Bisa saja. Seorang actor terlibat dalam pembuatan naskah. Jadi, intinya naskah apapun juka dimainkan seorang actor boleh diimprovisasi, ibaratkan satu naskah, jika dimainkan 20 kelompok teater maka akan berbeda semua pemainnya karena di situ ada semacam persepsi seorang sutradara kemudian ada kegelisahan sutradara bagaimana untuk melakukan acting tersebut. Contoh ada orang yang marah, orang A marah hanya dengan menggebrak meja, ada juga yang membantin gelas. Jadi, kadar emosi sangat berpengaruh dengan pemeran tokoh bahwa karakter tokoh bisa ditentukan dengan dialog maupun dengan ekspresi. Dalam memerankan tokoh harus dengan sangat jeli ekspresi mata juga sangat penting. Jadi, persoalan naskah hanya dijadikan garis besarnya saja. Oleh karena itu, dalam dialog juga ada improvisasinya.

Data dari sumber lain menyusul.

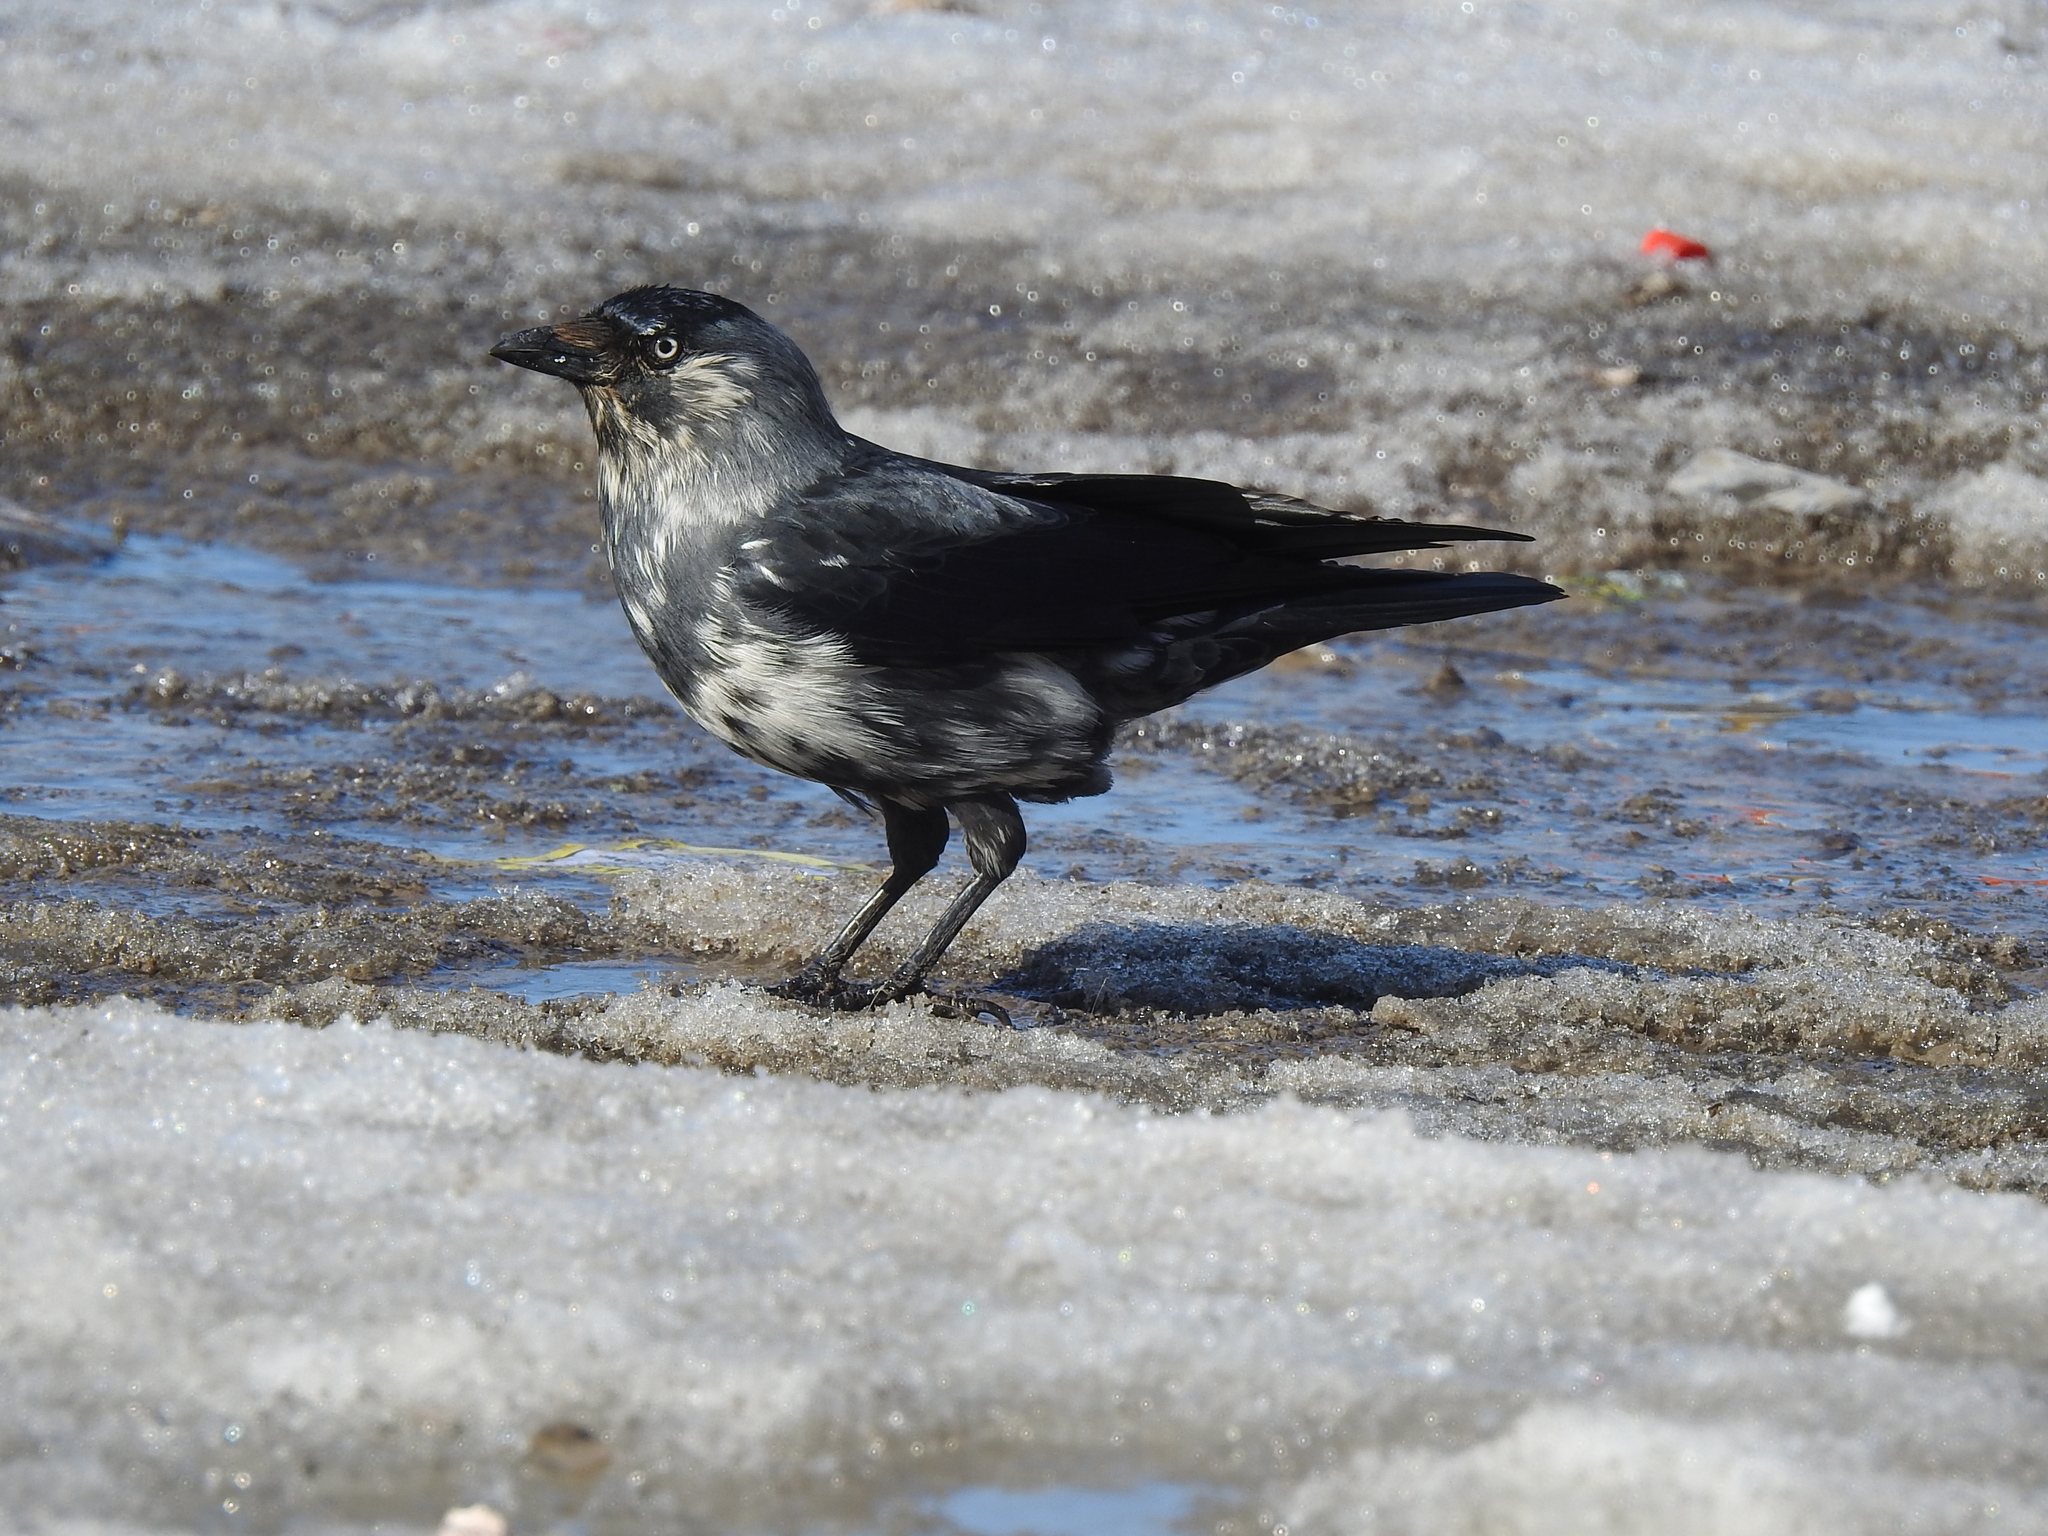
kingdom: Animalia
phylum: Chordata
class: Aves
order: Passeriformes
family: Corvidae
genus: Coloeus
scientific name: Coloeus monedula
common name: Western jackdaw
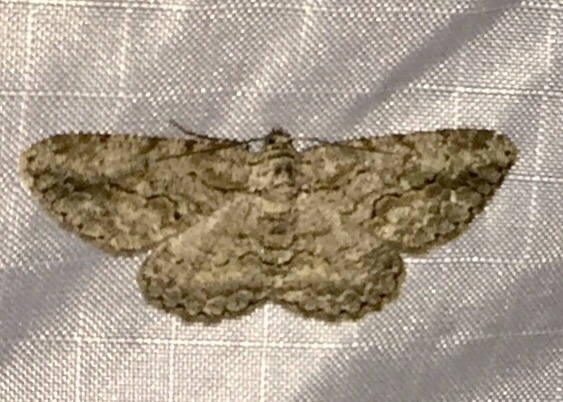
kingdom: Animalia
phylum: Arthropoda
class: Insecta
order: Lepidoptera
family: Geometridae
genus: Anavitrinella
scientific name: Anavitrinella pampinaria
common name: Common gray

Tapi ada sebuah naskah yang mengharuskan aktornya untuk melakukan suatu hal seperti “duduk termangu” ataupun yang lainnya. Itu menjadikan seorang actor merasa terpaksa dan tidak bisa berekspresi dengan bebas. Memang ada naskah yang seperti itu ?
Ya, kalau naskah mungkin hanya berbentuk tulisan yang meluruskan. Apakah ada naskah yang memasung kreativitas actor ? sepertinya tidak ada. Naskah yang seperti itu karena sebuah naskah hanya memberi ilustrasi karakter tokoh, makanya menjadi actor harus banyak bergaul dengan orang lain karena ada 5 orang yang duduk saja sudah berbeda.

Perbedaan drama dengan teater apa?
Sepertinya sama, hanya istilahnya saja yang berbeda. Sebelum ada islitah drama ada istilah “TONIL”. Setelah itu ada istilah drama kemudian menjadi modern menjdi teater karena ada sebuah gedung yang bernama teater. Kemudian teater menjadi sebuh grup. Biasanya drama cenderung pada realis. Tetapi pada intinya drama dan teater itu sama saja. Biasanya yang membedakan hanya sajiannya saja.

Pesan bapak kepada para siswa yang kurang minat sama drama dan teater, bagaimana supaya drama teater itu diminati ?
Sebetulnya drama/teater itu adalah sebuah media untuk mempromosikan sesuatu dan berlatih berperan. Kalian seharusnya bangga karena di sekolah ada ekstra teater. Sekolah perlu menyeimbangkan visi akademisnya yang mengedepankan otaknya dengan seni budayanya yang berhubungan dengan hati. Jadi, keseimbangan antara otak dan hati itu juga penting.